K-theory of toric varieties revisited

TL;DR

This paper revisits the higher K-theory of toric varieties, presenting Totaro's unpublished results that connect homotopy K-theory with singular cohomology, and discusses implications for nil-groups of affine monoid rings.

Contribution

It provides a higher analog of the rational Chern character isomorphism for toric schemes and explores the structure of nil-groups in affine monoid rings.

Findings

Totaro's unpublished result links homotopy K-theory to singular cohomology.

Rational isomorphism between homotopy K-theory and K-theory of the ground ring for certain toric schemes.
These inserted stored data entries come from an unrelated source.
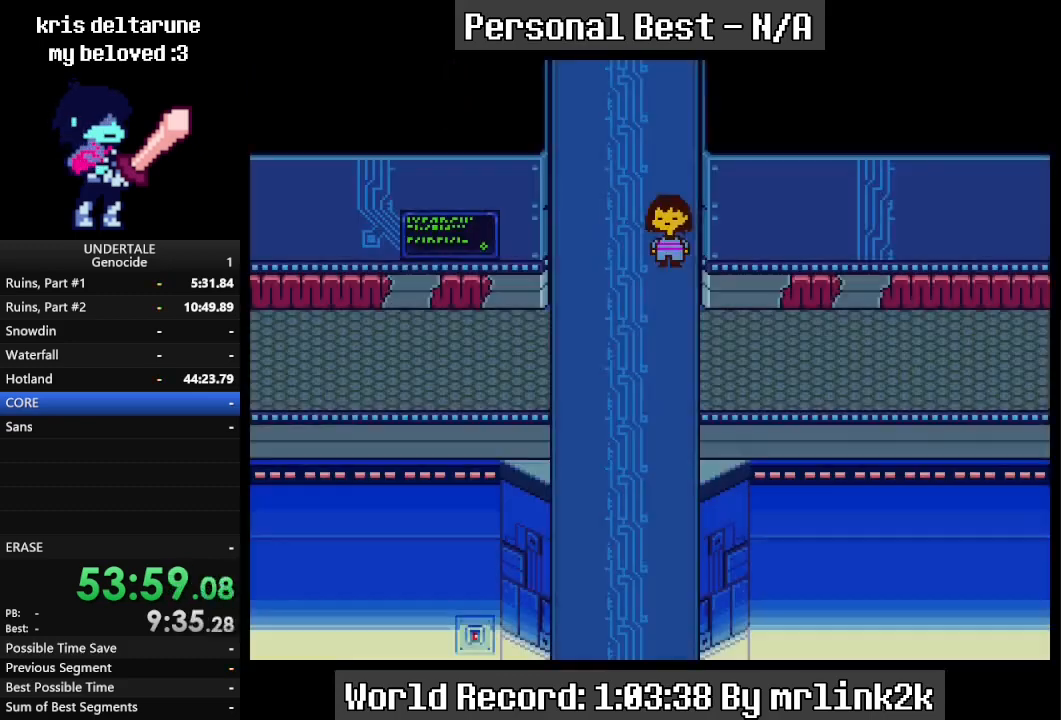
{"keys": ["down", "right"], "events": []}
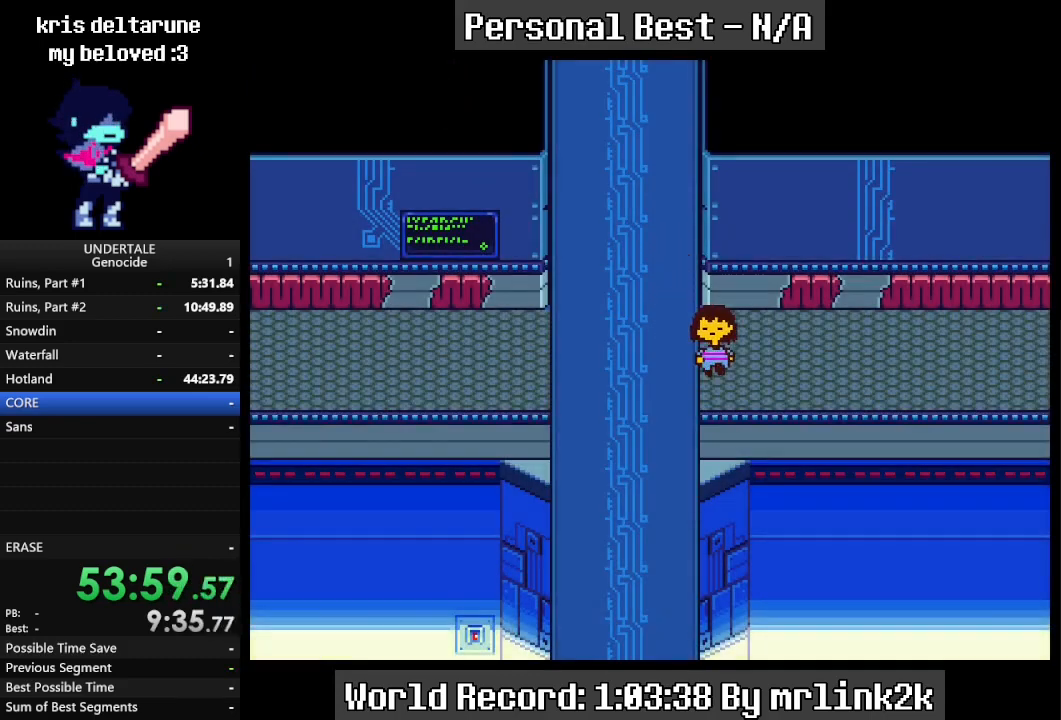
{"keys": ["right"], "events": [[67, "down", "up"]]}
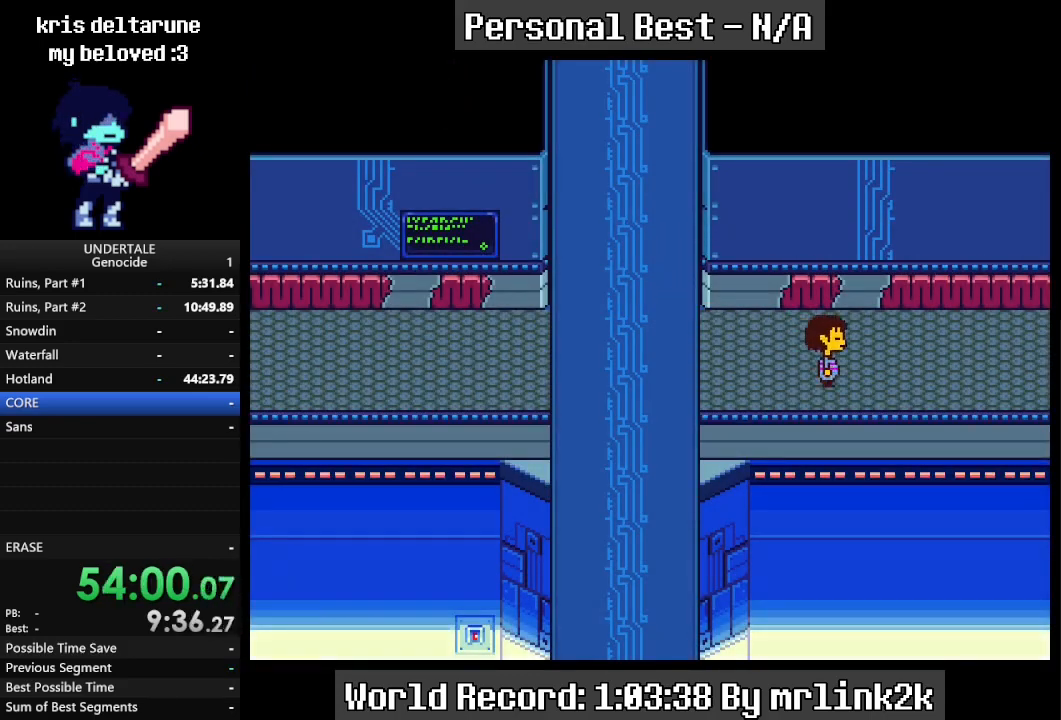
{"keys": ["right"], "events": []}
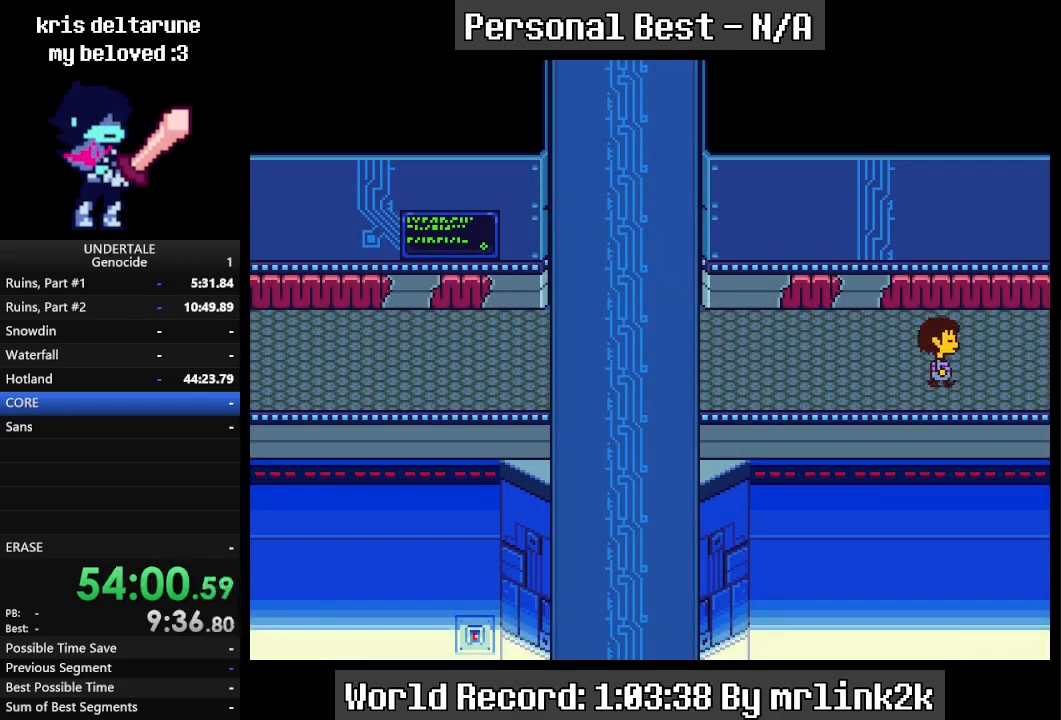
{"keys": ["right"], "events": []}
Conjecture on nil-groups of affine monoid rings extending nilpotence property.

Abstract

After surveying higher K-theory of toric varieties, we present Totaro's old (c. 1997) unpublished result on expressing the corresponding homotopy theory via singular cohomology. It is a higher analog of the rational Chern character isomorphism for general toric schemes. In the special case of a projective simplicial toric scheme over a regular ring one obtains a rational isomorphism between the homotopy K-theory and the direct sum of m copies of the K-theory of the ground ring, m being the number of maximal cones in the underlying fan. Apart from its independent interest, in retrospect, Totaro's observations motivated some (old) and complement several other (very recent) results. We conclude with a conjecture on the nil-groups of affine monoid rings, extending the nilpotence property. The conjecture holds true for K_0.